+++ DATA IN THIS EXERCISE
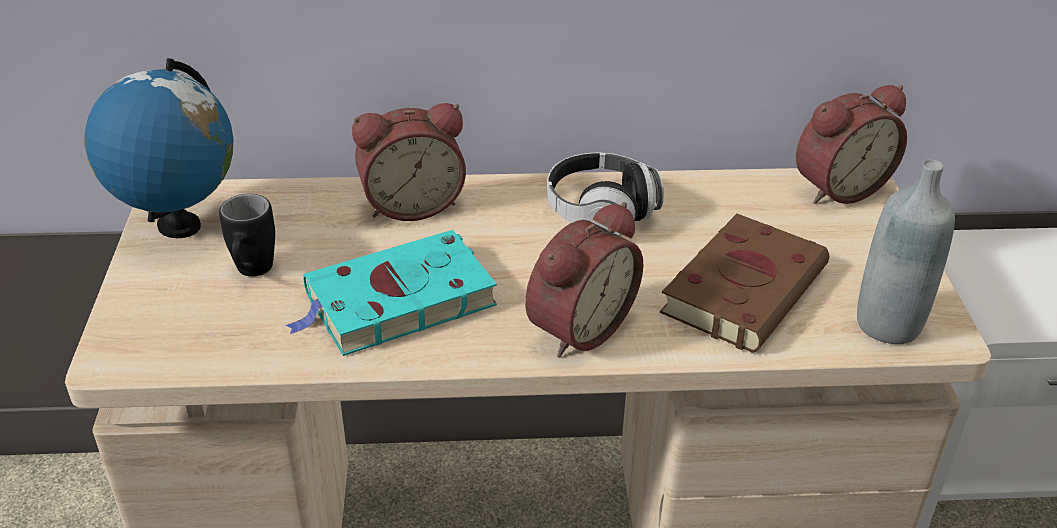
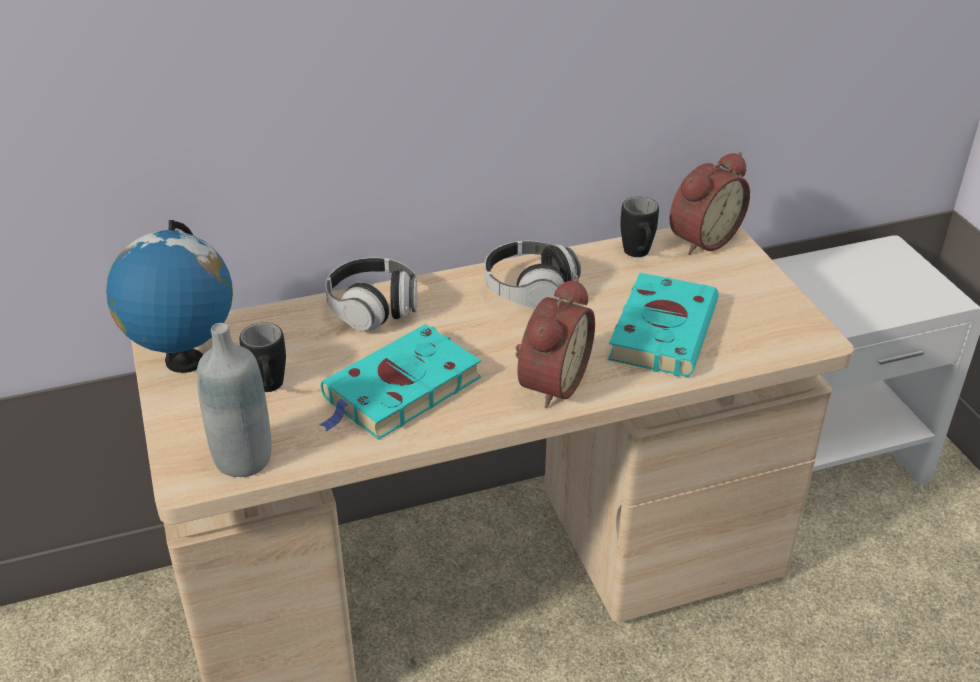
camera: 15 degrees left, 0 degrees up
(411, 204) = (373, 309): alarm clock -> headphones
(745, 288) = (663, 329): brown book -> turquoise book
(750, 194) = (638, 255): none -> black mug
(888, 324) = (775, 337): grey bottle -> grey bottle (243, 459)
++++++
• [THE TASK]:
In the answer, return exactly the lines from the line containing "(750, 194) = (638, 255): none -> black mug" to the end of the records above, and no others.

• [ANSWER FOR THIS EXERCISE]:
(750, 194) = (638, 255): none -> black mug
(888, 324) = (775, 337): grey bottle -> grey bottle (243, 459)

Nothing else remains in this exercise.